Work to complete » Rewrite the data from the line with "scientific name: Glebionis coronaria" through the line with "genus: Marisora", changing "kingdom" to "realm" and leaving everything else the same. Give back only those lines.

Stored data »
======

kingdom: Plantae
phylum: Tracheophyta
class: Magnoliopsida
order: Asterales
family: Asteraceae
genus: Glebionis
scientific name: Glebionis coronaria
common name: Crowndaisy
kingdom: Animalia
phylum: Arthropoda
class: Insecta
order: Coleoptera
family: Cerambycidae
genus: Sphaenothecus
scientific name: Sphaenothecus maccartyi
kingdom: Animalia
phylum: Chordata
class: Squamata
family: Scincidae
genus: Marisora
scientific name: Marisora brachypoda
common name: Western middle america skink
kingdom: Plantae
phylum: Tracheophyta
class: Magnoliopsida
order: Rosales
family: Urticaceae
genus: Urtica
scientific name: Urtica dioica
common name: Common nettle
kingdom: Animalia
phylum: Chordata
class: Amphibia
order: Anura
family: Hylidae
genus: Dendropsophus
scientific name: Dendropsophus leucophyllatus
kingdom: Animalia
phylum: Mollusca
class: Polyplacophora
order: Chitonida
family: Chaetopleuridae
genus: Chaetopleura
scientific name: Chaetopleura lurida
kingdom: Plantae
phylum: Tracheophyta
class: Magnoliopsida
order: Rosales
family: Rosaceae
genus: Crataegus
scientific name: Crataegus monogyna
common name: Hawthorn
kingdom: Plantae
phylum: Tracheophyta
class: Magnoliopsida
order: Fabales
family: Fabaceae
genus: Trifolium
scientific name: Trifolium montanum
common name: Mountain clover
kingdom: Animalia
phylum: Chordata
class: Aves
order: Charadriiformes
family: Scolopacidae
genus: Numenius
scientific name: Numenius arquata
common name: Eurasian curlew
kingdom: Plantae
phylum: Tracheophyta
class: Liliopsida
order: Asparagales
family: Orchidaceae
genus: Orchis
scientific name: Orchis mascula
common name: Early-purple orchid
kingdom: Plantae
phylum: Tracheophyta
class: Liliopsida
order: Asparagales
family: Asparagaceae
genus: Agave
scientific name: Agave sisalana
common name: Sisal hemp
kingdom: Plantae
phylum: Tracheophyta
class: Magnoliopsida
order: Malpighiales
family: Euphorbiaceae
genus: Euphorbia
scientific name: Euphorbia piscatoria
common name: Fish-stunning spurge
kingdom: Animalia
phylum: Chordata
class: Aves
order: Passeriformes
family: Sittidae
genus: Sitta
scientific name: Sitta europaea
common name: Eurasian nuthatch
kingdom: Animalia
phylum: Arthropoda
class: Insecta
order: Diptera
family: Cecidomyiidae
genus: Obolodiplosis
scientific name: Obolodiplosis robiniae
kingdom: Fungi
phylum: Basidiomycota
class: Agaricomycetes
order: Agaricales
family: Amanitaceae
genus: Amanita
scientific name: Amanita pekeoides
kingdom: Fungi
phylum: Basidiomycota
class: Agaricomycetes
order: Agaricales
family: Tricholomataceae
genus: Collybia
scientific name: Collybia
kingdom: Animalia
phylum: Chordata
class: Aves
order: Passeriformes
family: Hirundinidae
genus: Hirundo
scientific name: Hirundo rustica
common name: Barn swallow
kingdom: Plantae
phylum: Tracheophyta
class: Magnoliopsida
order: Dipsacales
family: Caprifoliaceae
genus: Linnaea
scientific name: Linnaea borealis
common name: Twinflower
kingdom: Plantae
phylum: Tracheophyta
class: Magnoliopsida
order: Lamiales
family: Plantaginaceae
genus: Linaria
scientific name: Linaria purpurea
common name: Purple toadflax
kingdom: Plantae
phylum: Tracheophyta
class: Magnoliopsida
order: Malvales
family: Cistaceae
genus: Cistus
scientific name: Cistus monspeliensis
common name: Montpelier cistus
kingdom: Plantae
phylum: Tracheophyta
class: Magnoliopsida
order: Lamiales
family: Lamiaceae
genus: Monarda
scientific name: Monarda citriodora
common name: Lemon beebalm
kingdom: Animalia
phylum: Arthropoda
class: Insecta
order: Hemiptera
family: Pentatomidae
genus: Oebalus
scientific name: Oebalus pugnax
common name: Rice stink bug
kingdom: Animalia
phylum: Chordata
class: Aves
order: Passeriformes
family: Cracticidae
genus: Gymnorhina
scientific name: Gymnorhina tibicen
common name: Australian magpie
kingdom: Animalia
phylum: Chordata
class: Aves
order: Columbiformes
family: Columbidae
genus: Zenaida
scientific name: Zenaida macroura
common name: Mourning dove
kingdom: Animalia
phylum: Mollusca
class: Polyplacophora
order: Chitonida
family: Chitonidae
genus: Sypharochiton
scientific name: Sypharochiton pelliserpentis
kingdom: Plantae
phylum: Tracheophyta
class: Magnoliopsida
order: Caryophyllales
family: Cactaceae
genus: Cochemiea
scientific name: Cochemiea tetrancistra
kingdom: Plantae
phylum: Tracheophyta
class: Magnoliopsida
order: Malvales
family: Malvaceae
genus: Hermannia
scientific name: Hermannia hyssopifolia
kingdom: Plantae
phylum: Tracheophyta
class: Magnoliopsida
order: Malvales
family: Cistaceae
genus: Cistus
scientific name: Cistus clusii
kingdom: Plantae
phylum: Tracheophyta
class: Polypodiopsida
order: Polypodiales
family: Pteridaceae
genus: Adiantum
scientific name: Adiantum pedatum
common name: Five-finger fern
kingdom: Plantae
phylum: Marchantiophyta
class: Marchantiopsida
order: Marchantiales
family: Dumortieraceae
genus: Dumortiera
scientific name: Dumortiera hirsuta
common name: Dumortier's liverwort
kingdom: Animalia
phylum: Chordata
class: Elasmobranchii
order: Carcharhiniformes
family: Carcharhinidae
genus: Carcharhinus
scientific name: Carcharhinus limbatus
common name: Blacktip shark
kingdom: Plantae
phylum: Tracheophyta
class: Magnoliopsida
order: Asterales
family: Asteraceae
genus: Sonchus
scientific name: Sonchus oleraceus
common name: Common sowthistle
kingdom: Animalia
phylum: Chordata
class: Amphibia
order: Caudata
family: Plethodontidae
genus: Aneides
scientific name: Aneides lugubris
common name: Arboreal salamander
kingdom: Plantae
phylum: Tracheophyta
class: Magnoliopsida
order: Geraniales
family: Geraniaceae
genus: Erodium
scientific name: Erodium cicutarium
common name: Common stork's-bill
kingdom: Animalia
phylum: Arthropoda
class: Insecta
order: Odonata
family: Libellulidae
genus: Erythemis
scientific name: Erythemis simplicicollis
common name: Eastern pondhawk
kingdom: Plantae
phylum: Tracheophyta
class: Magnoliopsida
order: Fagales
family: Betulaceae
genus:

======

Answer to this problem »
scientific name: Glebionis coronaria
common name: Crowndaisy
realm: Animalia
phylum: Arthropoda
class: Insecta
order: Coleoptera
family: Cerambycidae
genus: Sphaenothecus
scientific name: Sphaenothecus maccartyi
realm: Animalia
phylum: Chordata
class: Squamata
family: Scincidae
genus: Marisora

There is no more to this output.